Which lines in the records below contain the word "paint"? Copy each of them.

———

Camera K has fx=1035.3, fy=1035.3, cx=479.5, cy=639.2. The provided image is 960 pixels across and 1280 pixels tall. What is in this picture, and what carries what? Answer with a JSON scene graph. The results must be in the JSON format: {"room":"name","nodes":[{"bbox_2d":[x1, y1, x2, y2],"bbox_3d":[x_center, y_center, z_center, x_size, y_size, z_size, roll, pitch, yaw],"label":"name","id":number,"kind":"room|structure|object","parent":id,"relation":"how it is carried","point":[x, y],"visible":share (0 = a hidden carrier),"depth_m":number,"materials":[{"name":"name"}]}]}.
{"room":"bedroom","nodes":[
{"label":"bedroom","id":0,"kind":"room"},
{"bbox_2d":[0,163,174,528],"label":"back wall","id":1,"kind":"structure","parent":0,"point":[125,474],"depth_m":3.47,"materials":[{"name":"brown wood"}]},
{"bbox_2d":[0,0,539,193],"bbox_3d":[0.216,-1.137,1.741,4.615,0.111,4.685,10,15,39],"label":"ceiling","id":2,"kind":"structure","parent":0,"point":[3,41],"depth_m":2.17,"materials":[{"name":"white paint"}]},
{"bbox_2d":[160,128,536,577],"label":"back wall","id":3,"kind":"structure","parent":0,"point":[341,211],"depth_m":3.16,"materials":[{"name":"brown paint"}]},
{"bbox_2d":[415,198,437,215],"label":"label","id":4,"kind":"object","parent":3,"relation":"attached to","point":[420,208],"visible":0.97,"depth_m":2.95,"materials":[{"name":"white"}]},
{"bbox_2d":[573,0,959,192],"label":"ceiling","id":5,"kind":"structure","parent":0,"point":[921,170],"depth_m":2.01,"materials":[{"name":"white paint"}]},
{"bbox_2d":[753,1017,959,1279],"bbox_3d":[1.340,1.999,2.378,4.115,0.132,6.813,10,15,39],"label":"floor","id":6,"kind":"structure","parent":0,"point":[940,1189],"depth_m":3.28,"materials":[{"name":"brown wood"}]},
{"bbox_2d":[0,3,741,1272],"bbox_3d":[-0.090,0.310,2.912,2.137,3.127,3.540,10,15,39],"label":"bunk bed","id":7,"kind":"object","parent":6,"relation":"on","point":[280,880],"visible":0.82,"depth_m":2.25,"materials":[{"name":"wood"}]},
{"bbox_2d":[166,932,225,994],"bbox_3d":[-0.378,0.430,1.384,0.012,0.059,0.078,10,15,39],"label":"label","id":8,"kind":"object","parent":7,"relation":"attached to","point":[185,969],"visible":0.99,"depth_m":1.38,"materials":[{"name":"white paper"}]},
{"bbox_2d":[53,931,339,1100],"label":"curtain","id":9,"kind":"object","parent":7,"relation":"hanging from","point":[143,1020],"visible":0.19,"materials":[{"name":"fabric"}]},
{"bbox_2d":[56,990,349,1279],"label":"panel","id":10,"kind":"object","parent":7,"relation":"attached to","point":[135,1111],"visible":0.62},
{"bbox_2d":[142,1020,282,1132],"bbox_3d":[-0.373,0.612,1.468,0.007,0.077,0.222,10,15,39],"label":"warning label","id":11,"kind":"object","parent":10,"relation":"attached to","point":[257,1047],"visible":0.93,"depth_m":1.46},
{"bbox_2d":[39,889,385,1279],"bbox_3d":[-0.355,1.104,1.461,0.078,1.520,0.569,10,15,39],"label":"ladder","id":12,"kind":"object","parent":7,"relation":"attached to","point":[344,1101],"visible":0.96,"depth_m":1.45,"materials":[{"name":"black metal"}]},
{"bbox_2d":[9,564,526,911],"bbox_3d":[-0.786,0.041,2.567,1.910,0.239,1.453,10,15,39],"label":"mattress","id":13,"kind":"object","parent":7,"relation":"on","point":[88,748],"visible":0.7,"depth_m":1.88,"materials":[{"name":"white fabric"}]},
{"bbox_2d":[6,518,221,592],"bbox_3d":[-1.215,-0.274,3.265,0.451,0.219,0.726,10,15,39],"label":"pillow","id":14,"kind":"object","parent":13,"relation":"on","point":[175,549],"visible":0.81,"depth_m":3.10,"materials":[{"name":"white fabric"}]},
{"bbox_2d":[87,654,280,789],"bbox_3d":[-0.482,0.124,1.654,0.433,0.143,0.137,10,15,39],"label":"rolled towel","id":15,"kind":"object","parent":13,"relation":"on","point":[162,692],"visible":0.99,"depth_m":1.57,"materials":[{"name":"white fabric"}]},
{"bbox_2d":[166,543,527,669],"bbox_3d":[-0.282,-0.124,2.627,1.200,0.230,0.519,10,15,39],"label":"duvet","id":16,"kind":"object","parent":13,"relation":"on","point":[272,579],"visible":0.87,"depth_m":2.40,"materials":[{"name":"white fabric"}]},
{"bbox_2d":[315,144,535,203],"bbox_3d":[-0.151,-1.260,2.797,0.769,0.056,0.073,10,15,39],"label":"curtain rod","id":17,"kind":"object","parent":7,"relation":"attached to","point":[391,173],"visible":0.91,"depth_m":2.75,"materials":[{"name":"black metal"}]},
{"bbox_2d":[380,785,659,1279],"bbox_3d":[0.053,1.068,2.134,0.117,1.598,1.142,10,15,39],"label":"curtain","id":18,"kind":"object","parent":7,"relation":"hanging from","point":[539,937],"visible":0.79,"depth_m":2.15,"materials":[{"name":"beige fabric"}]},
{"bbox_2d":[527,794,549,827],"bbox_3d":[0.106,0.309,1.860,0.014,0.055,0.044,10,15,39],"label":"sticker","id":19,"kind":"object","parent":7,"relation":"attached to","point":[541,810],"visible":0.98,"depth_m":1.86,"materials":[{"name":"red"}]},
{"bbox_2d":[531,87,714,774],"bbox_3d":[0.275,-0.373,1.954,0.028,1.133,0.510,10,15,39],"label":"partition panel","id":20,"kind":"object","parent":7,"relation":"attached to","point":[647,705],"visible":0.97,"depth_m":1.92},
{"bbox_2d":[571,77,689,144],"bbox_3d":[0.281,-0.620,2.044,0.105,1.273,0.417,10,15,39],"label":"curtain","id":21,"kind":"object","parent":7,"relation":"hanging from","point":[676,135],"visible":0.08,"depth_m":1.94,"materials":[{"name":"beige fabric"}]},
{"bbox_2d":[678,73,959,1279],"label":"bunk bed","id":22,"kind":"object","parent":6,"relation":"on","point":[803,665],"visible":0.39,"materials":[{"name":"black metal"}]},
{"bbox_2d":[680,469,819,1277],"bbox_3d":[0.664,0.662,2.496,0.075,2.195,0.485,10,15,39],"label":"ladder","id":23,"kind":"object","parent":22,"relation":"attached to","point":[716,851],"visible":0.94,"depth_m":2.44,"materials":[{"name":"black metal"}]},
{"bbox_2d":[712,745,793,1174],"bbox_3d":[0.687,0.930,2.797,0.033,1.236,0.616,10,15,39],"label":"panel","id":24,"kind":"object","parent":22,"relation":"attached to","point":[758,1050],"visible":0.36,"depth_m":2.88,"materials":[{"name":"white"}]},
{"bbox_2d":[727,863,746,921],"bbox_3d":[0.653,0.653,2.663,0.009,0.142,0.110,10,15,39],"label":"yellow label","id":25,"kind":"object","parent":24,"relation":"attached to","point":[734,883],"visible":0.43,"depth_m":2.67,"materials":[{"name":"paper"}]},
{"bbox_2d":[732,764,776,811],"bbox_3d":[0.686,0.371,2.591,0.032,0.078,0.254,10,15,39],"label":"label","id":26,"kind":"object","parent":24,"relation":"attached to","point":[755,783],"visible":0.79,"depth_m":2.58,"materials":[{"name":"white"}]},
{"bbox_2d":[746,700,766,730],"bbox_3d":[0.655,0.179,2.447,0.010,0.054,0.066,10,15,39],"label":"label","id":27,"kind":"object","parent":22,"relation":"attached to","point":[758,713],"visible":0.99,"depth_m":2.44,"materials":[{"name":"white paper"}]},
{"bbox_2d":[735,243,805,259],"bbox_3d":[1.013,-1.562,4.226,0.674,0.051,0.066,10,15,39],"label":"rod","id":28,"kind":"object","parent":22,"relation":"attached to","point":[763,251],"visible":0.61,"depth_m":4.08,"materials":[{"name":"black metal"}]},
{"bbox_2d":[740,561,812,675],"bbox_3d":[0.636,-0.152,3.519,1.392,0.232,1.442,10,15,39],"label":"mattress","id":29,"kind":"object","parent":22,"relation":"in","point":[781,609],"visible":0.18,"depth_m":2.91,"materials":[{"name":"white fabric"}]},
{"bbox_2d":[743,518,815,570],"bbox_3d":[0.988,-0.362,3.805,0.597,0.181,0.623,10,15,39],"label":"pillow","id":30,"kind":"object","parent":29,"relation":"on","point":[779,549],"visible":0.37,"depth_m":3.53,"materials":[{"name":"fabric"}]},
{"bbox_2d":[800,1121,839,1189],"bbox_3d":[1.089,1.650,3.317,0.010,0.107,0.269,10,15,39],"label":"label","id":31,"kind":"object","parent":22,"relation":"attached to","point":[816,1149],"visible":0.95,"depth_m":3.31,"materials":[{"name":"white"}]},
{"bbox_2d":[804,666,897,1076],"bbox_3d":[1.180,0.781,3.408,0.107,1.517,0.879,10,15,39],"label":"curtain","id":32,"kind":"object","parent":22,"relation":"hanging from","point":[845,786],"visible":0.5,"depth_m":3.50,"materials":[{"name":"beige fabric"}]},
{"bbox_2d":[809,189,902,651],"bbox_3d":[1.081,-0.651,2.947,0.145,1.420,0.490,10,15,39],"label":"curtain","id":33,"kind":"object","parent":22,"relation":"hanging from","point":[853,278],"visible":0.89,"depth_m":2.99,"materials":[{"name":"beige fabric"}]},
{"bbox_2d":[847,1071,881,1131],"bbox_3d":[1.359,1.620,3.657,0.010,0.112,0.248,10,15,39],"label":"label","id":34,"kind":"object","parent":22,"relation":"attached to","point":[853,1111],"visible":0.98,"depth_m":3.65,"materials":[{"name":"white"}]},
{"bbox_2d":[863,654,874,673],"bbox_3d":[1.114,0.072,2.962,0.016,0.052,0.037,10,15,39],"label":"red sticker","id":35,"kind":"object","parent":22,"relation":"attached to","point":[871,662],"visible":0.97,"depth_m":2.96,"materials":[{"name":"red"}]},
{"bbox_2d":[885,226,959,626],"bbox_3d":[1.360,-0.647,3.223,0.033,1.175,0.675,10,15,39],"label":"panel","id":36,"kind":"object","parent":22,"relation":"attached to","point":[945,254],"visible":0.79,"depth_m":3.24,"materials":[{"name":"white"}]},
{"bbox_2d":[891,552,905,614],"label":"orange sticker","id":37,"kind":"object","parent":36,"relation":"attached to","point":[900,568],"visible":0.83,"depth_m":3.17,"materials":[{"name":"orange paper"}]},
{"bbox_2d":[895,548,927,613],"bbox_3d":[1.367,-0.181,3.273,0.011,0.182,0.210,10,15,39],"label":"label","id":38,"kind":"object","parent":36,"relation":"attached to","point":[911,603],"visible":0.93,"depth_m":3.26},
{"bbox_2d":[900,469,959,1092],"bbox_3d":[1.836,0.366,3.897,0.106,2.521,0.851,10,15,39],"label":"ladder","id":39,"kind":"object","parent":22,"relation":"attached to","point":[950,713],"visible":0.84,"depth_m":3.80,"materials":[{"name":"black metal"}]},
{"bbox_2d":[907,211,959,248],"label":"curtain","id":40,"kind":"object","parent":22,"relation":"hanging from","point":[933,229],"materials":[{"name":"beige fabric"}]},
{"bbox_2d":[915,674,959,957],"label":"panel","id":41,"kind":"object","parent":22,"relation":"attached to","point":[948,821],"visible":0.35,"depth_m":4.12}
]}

———

▶ [Result]:
{"bbox_2d":[0,0,539,193],"bbox_3d":[0.216,-1.137,1.741,4.615,0.111,4.685,10,15,39],"label":"ceiling","id":2,"kind":"structure","parent":0,"point":[3,41],"depth_m":2.17,"materials":[{"name":"white paint"}]},
{"bbox_2d":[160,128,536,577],"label":"back wall","id":3,"kind":"structure","parent":0,"point":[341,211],"depth_m":3.16,"materials":[{"name":"brown paint"}]},
{"bbox_2d":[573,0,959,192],"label":"ceiling","id":5,"kind":"structure","parent":0,"point":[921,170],"depth_m":2.01,"materials":[{"name":"white paint"}]},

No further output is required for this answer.